Y en el quinto partido Williams imitó a Ciccote, al ceder un racimo de cuatro carreras en el sexto inning, cuando el juego marchaba empatado a cero. Cincinnati ganó 5-0 con Hod Eller en la lomita, autor de nueve ponches, seis de ellos consecutivos.

 

Kerr salió al terreno en el sexto juego, dispuesto a defender su honor y logró la victoria 5-4, mientras Gandil decidía el choque con hit en el décimo inning que impulsó a Weaver.
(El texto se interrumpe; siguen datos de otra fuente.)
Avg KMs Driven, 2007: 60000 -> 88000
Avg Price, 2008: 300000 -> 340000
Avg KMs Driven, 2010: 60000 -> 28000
Ring, de relevo, cargó con la derrota.

 

Ciccote quiso salvar las apariencias y en el séptimo encuentro de la Serie espació siete imparables de los rivales para llevarse la victoria por 4-1, mientras Jackson impulsaba la carrera decisiva con hit, pero en el octavo partido, Williams completó la farsa y desde temprano permitió cuatro carreras en el primer inning.

 

Semejante fraude le valió a los Medias Blancas el sobrenombre de ”Medias Negras” y desde entonces nunca han podido ganar una Serie Mundial.

 

Al momento de su expulsión, ”Shoeless” Jackson sumaba average de por vida de .356 en 13 temporadas, el tercero más alto de todos los tiempos.

 

En la Serie Mundial, a pesar de estar involucrado en el arreglo, bateó para .375, con seis impulsadas, mientras consiguió el único jonrón del certamen.

 

Por su parte, Ciccote acumulaba 207 triunfos en 14 años y también apuntaba hacia Cooperstown.

 

El juez Kennesaw Mountain Landis fue designado para investigar el escándalo y posteriormente se le nombró comisionado de las Grandes Ligas, cargo que prevalece hasta nuestros días para, entre otras funciones, impedir que casos como el de 1919 vuelvan a repetirse.